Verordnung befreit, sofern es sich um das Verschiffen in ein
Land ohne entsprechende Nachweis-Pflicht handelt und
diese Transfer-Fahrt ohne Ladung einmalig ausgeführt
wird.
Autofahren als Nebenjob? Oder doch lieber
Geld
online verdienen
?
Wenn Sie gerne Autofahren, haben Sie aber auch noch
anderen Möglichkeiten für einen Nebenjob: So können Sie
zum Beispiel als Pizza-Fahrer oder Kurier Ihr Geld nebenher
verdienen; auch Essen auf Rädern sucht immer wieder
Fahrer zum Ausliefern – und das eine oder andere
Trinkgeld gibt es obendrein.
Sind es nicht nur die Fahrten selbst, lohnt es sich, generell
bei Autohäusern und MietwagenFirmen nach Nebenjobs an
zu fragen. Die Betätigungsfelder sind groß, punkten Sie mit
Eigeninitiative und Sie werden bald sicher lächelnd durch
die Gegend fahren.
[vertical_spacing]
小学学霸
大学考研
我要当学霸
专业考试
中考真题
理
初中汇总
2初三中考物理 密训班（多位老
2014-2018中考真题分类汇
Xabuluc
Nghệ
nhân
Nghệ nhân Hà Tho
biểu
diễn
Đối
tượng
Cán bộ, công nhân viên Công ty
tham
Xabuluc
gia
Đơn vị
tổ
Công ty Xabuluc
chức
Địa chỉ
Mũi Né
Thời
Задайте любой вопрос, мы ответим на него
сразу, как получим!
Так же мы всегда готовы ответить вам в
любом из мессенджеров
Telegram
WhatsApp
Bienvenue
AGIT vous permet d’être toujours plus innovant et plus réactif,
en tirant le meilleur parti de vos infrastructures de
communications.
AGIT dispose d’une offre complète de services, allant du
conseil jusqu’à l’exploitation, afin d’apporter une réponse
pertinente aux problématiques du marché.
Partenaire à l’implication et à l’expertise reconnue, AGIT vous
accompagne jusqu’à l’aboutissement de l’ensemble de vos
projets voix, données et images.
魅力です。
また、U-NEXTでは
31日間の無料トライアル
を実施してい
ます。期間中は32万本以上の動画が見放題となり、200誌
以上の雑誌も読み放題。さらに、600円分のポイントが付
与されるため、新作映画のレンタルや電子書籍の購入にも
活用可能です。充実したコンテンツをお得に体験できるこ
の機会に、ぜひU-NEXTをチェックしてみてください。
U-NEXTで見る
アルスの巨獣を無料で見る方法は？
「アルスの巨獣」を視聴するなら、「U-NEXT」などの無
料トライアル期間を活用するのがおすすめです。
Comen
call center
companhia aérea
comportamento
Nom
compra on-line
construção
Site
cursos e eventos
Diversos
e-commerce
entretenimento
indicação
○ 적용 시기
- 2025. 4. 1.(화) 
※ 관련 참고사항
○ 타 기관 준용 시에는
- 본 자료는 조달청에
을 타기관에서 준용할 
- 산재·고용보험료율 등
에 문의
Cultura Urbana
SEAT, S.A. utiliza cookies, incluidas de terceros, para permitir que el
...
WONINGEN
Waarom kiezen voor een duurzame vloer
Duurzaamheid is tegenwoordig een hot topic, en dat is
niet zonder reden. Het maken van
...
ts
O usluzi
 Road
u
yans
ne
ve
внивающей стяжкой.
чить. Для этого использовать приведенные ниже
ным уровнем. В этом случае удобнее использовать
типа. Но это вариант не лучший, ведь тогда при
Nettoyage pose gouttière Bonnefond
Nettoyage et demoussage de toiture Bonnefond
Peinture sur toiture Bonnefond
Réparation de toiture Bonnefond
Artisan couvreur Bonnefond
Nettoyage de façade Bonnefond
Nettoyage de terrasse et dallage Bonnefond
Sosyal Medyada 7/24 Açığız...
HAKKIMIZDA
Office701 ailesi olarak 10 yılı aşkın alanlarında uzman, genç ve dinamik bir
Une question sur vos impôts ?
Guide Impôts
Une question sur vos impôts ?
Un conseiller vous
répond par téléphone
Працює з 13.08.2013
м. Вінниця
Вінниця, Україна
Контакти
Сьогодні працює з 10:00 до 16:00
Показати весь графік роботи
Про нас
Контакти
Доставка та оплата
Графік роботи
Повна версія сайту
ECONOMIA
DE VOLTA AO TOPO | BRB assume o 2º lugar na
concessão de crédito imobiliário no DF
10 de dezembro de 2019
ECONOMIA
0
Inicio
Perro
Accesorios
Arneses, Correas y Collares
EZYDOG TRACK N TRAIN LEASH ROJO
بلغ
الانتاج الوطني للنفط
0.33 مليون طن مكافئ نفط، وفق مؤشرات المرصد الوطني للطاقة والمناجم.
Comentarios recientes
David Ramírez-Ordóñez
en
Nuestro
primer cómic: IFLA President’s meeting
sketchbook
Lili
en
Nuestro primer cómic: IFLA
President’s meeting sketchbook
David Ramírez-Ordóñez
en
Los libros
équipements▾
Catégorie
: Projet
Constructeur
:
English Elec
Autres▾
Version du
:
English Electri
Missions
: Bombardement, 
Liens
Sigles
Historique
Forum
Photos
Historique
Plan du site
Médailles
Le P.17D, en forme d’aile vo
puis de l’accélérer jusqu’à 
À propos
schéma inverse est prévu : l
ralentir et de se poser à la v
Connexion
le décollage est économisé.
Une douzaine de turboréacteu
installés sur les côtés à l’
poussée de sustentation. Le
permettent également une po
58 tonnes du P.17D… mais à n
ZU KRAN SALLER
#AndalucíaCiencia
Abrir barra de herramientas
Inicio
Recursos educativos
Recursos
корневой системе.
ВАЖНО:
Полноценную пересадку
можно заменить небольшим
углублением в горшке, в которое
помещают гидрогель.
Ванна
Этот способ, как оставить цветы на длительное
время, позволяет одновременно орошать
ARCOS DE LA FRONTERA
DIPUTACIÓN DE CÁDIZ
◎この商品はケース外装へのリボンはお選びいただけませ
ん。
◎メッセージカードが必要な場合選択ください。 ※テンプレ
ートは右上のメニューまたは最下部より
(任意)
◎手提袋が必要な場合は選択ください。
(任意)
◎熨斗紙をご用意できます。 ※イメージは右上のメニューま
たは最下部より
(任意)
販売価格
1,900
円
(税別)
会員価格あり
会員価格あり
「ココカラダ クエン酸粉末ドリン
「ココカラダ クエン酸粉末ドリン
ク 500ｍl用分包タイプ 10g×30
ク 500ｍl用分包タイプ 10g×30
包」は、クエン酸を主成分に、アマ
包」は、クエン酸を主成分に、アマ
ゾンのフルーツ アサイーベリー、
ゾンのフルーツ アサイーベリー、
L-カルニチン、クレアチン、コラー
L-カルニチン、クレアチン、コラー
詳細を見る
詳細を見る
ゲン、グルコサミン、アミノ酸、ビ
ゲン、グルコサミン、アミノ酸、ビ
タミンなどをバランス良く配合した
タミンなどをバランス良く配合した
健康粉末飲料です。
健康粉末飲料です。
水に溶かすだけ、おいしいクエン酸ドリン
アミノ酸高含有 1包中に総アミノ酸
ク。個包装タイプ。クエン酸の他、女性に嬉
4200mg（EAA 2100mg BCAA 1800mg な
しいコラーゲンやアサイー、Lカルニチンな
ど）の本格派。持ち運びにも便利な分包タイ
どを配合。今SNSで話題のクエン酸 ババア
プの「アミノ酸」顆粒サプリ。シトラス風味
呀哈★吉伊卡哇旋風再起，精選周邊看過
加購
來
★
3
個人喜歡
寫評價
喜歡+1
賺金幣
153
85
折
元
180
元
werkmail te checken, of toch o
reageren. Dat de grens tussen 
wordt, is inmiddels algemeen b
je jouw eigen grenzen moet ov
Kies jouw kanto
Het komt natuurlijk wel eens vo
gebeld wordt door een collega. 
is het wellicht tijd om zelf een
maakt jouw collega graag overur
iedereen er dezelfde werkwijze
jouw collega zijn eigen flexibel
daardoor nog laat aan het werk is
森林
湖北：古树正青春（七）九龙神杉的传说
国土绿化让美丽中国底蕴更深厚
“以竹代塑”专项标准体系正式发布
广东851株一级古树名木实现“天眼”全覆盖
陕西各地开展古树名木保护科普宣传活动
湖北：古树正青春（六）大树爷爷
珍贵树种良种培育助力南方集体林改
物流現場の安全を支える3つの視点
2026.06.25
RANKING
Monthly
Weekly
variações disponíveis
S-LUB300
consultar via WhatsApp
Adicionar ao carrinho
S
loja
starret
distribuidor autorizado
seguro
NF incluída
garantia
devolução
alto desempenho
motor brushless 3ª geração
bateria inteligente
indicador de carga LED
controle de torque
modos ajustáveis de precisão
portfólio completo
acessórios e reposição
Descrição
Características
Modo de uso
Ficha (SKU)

# # #

ASSIGNMENT: Return, without any alteration, the lines running from the start of the rows through the line containing "Wenn Sie gerne", with both ends included.

EXERCISE RESULT:
Verordnung befreit, sofern es sich um das Verschiffen in ein
Land ohne entsprechende Nachweis-Pflicht handelt und
diese Transfer-Fahrt ohne Ladung einmalig ausgeführt
wird.
Autofahren als Nebenjob? Oder doch lieber
Geld
online verdienen
?
Wenn Sie gerne Autofahren, haben Sie aber auch noch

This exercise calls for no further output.